I want to start out by saying I am truly sorry, for the misunderstanding that comes between friends and hope that things can be mended. I still want to offer my friendship and a reminder that we are all only human, that comes with many many faults. But before i start to babble I want to say i love everything the Lupinossai are and have been since I joined Ammy, Mirius and all their characters with my ..vastly growing number of lupes in the past two years. Not only do i love the characters..(all of them) but Ammy and Mirius-mun are like a brother and a sister to me.

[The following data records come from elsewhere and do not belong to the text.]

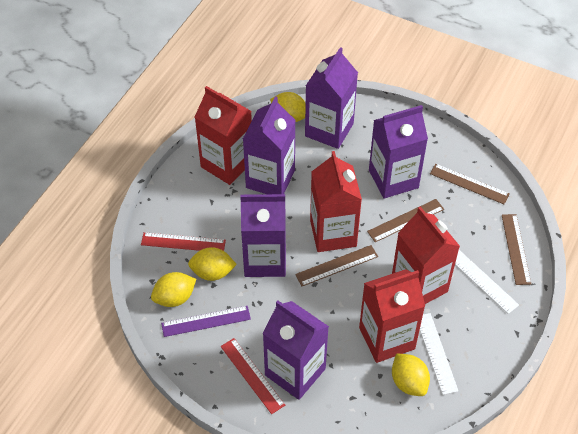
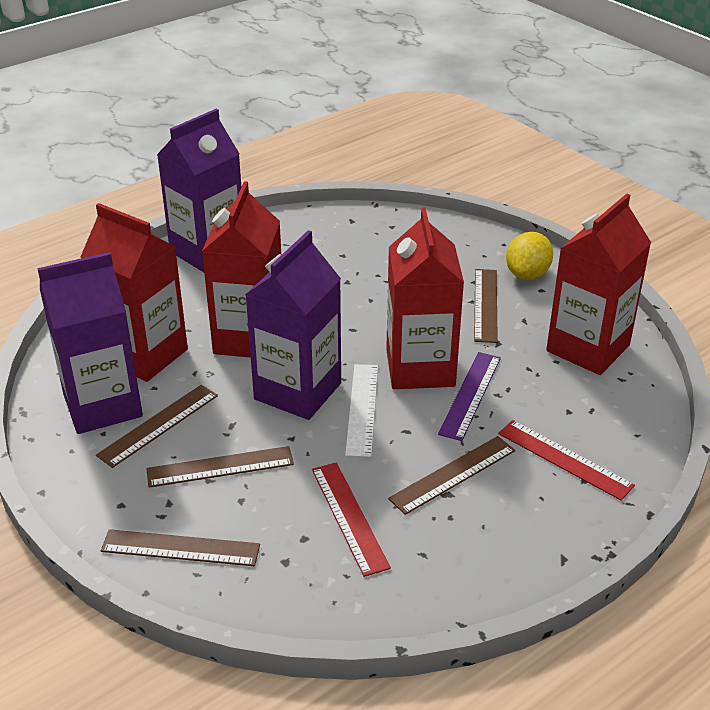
brown ruler: [295,245,378,286] [367,199,444,242] [430,164,509,204] [502,214,531,285] = 4 -> [96,385,218,468] [101,529,260,566] [146,446,294,488] [388,436,515,515] [474,269,498,343] = 5
purple carton: [240,194,286,277] [243,96,296,194] [263,301,329,400] [305,47,358,149] [369,105,428,198] = 5 -> [37,252,143,434] [157,109,241,272] [245,230,341,420] = 3
white ruler: [420,313,458,395] [455,250,519,314] = 2 -> [345,364,378,457] = 1
yellow lemon: [151,272,196,307] [188,247,237,281] [270,92,306,122] [392,353,430,396] = 4 -> [506,232,553,280] = 1

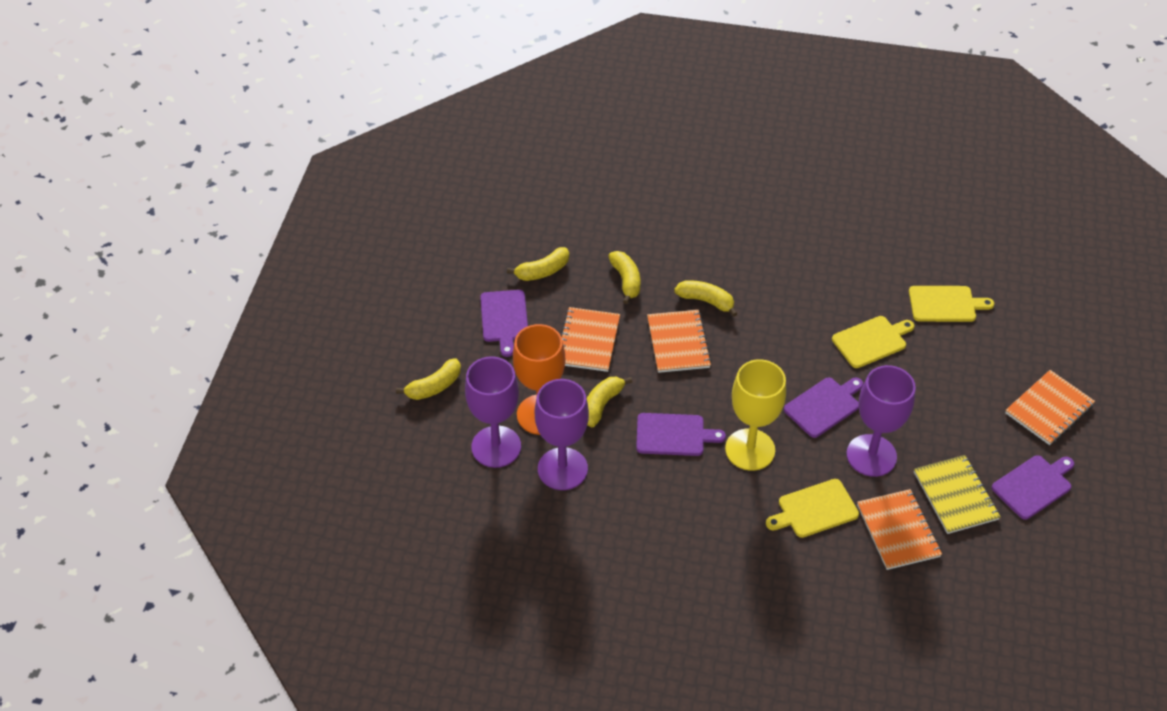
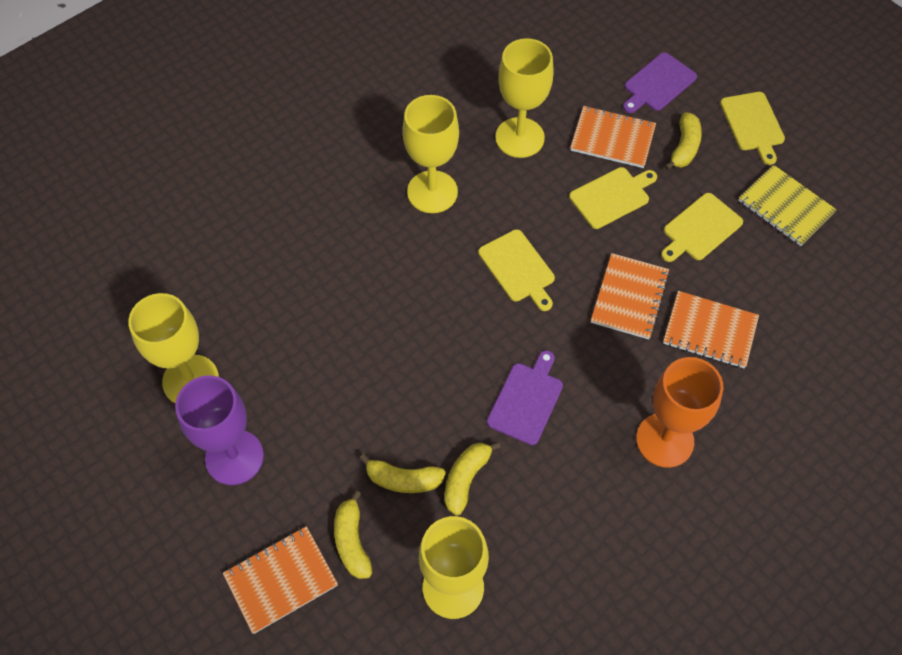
purple cutting board: [480,290,528,357] [636,413,726,456] [784,378,863,438] [992,455,1074,520] = 4 -> [487,350,563,445] [623,52,697,113] = 2
purple goblet: [465,356,521,468] [535,379,589,490] [846,365,916,477] = 3 -> [175,375,264,485] = 1
yellow banana: [396,358,461,400] [507,247,569,281] [587,377,632,427] [608,251,640,304] [674,280,738,317] = 5 -> [334,490,372,579] [360,454,446,493] [445,441,501,515] [664,112,702,170] = 4
yellow cutting board: [766,479,859,538] [832,316,914,368] [909,286,994,322] = 3 -> [478,229,555,311] [569,167,657,229] [661,193,743,262] [720,92,785,165] = 4
yellow goblet: [725,359,786,471] = 1 -> [128,293,219,403] [403,95,459,213] [419,516,489,619] [495,38,554,158] = 4

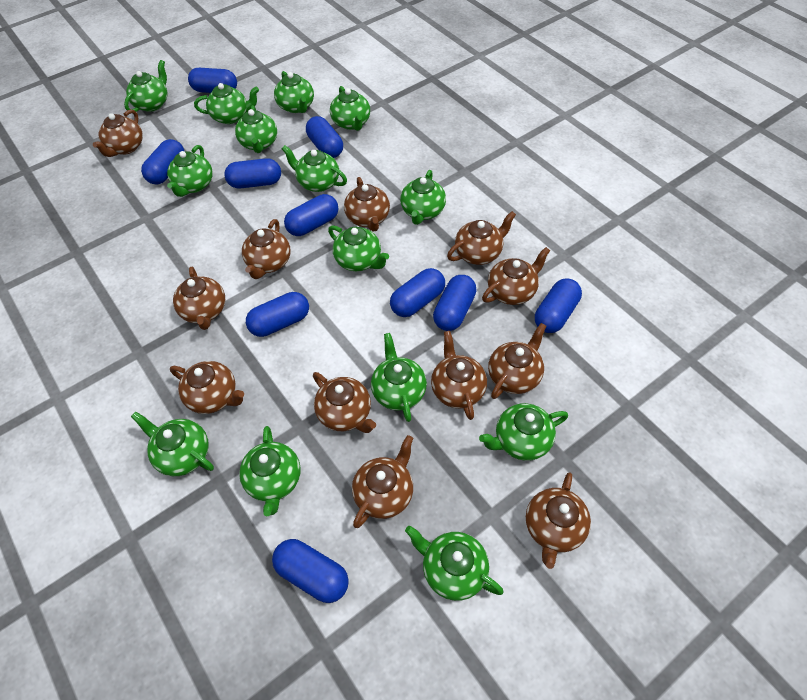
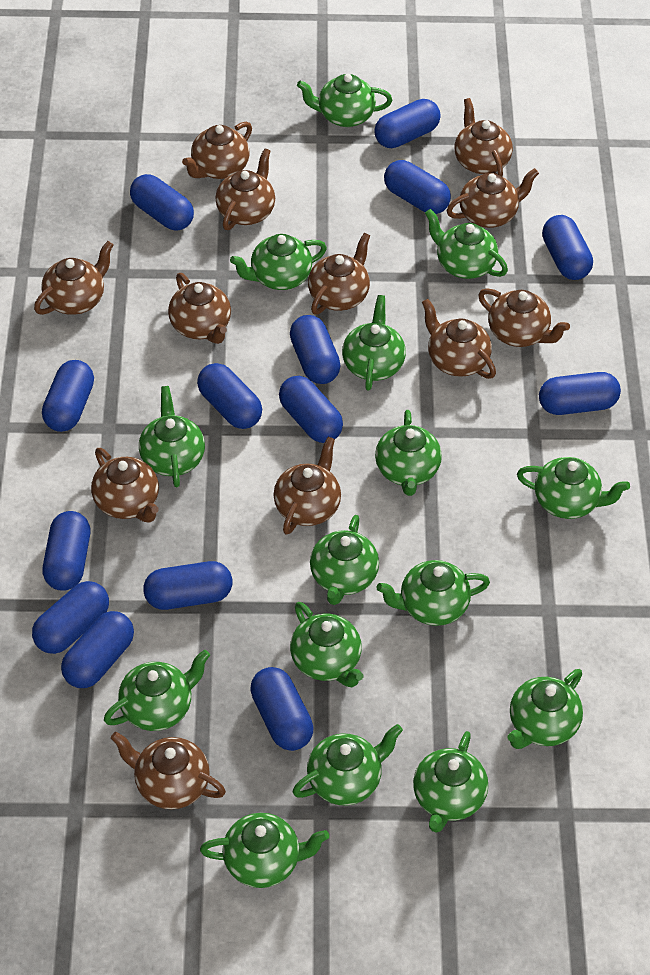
blue capsule: [141,139,184,184] [188,68,237,93] [224,158,281,189] [246,292,309,337] [272,539,349,603] [284,194,338,236] [306,116,343,158] [390,268,445,317] [433,275,477,331] [535,278,582,333] = 10 -> [32,581,109,654] [42,360,94,432] [42,511,90,591] [61,611,134,688] [130,174,194,231] [143,561,232,610] [197,363,262,429] [250,667,314,751] [279,376,343,443] [290,315,341,384] [374,99,441,148] [384,160,451,214] [539,372,621,415] [542,215,593,280] = 14
green teapot: [124,60,168,112] [131,412,214,476] [167,145,213,197] [194,83,259,124] [235,105,277,153] [239,426,301,516] [274,71,314,113] [282,145,347,192] [328,225,389,271] [330,86,370,131] [371,333,427,422] [400,170,446,225] [405,526,504,601] [479,403,568,461] = 14 -> [104,650,210,731] [139,386,205,487] [200,813,329,888] [230,234,327,290] [290,602,363,687] [293,724,403,806] [297,74,392,127] [310,515,379,605] [342,295,406,391] [375,410,442,496] [377,560,490,626] [413,731,488,833] [425,209,508,279] [507,669,583,749] [517,457,630,519] = 15

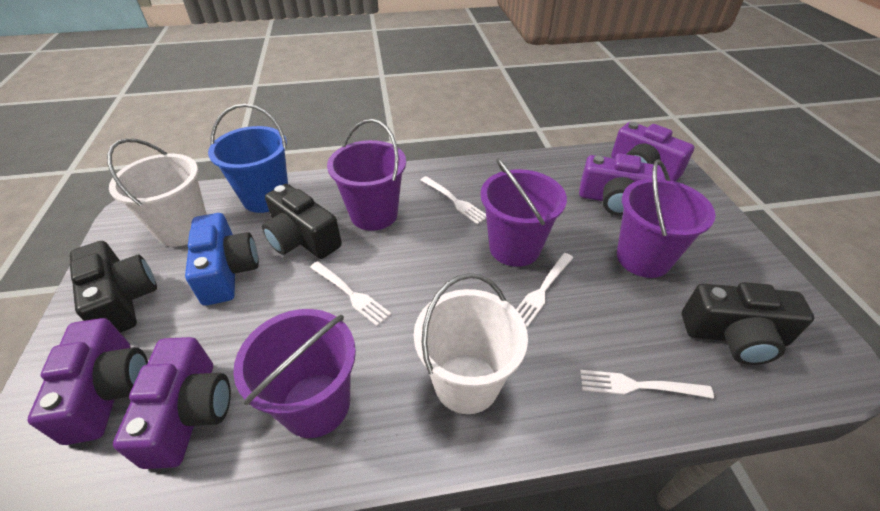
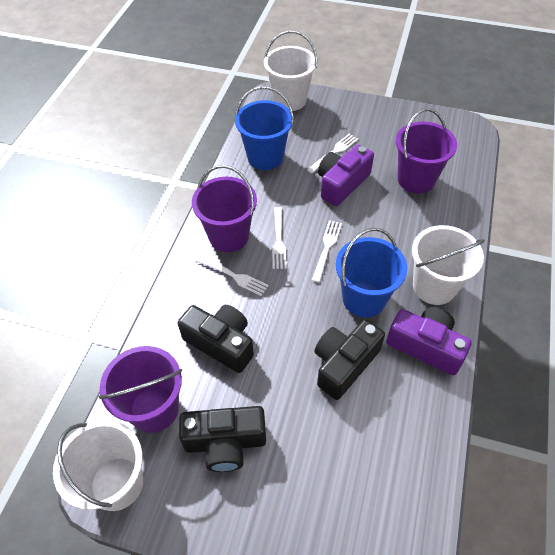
blue bucket: [208,104,288,213] = 1 -> [235,87,294,170] [336,228,407,318] = 2
blue camera: [185,213,259,306] = 1 -> none = 0
purple bucket: [233,309,356,438] [327,119,406,231] [480,158,567,267] [617,159,715,278] = 4 -> [99,346,182,433] [192,165,257,252] [396,109,457,194] = 3
purple camera: [27,318,148,445] [113,337,231,469] [579,153,665,216] [611,122,694,181] = 4 -> [318,145,374,206] [386,307,472,375] = 2
white bucket: [107,138,207,247] [414,273,528,414] = 2 -> [53,420,143,511] [264,31,317,111] [412,225,485,305] = 3

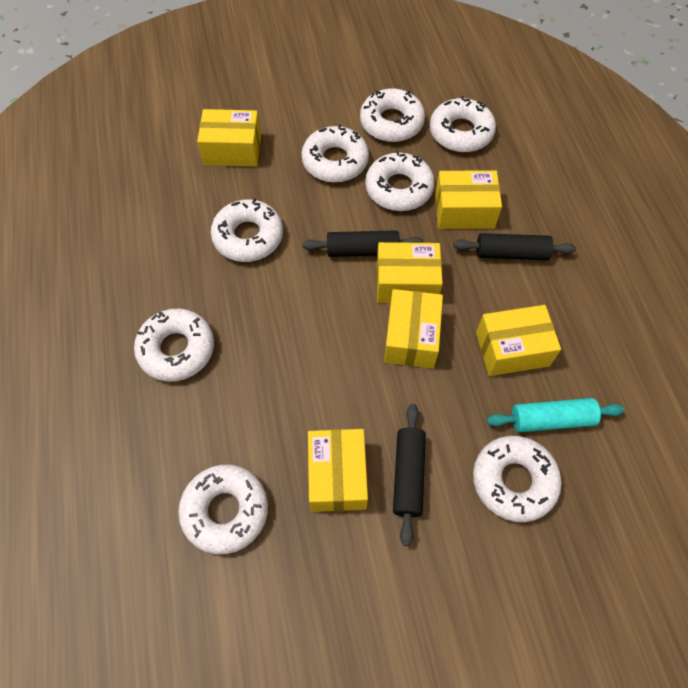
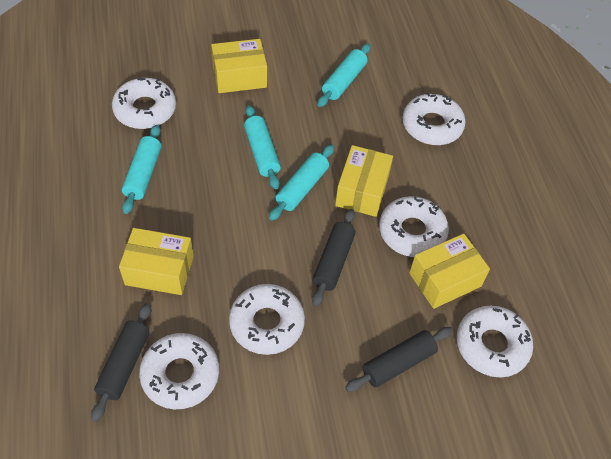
turquoise rolling pin: [487,398,624,432] = 1 -> [122,125,161,214] [244,105,281,190] [269,145,334,221] [318,43,371,107] = 4
white donut: [134,308,214,382] [178,464,268,554] [211,198,283,262] [301,124,369,183] [360,89,425,142] [365,151,435,211] [430,96,496,152] [473,436,562,522] = 8 -> [112,78,176,129] [139,333,219,409] [229,284,305,355] [379,195,449,257] [402,92,466,145] [457,306,533,378] = 6
yellow box: [197,109,261,167] [308,429,368,512] [377,242,443,303] [384,289,443,368] [435,170,502,229] [476,305,561,376] = 6 -> [119,228,194,295] [211,39,267,93] [335,145,393,217] [409,234,490,309] = 4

I understand the need for a break from things from time to time and understand it may take longer than a few days. I also know we wanted the community of Lupinossai to grow. I see that it takes others joining in for that to happen and want to let you know Ammy that i agree..even though it might not have seemed like it (curse my insecurities).

But I want to offer my friendship again to you and a chance to continue down a path with you and Mirius, for us, for all of our characters and for a future. If you let Mirius (and I) go on with the den we can all take care of it until you want or feel you should want too... And to let you know..my harsh words a week ago were without though and on impulse i would never alter your characters out of mines lives. Again...im here if you want to speak..an ear, a shoulder and a heart.

Mirius Spiritor

Date: 2013-03-02 00:39 EST
And an interesting note on that part, Rawsha. I've always looked at us as that close as well. But it is also common that siblings get into the most stupid arguments and things. Having two older brothers I would know, we fought a lot and even though we're adults now we still argue over stupid suff, but still love each other all the same.. We all make stupid mistakes and do crazy things from time to time. I don't think there's enough paper in the world to write down the amount that I've made myself.

another edit: and if it wasn't clear in the other post I made, Ammy, you know I still won't mind talking to you in YIM. Just one thing I should mention is lately I've been falling asleep at awkward times, so if I'm ever online but not answering I probably fell asleep. Can't wait to get off all these pills for my tooth.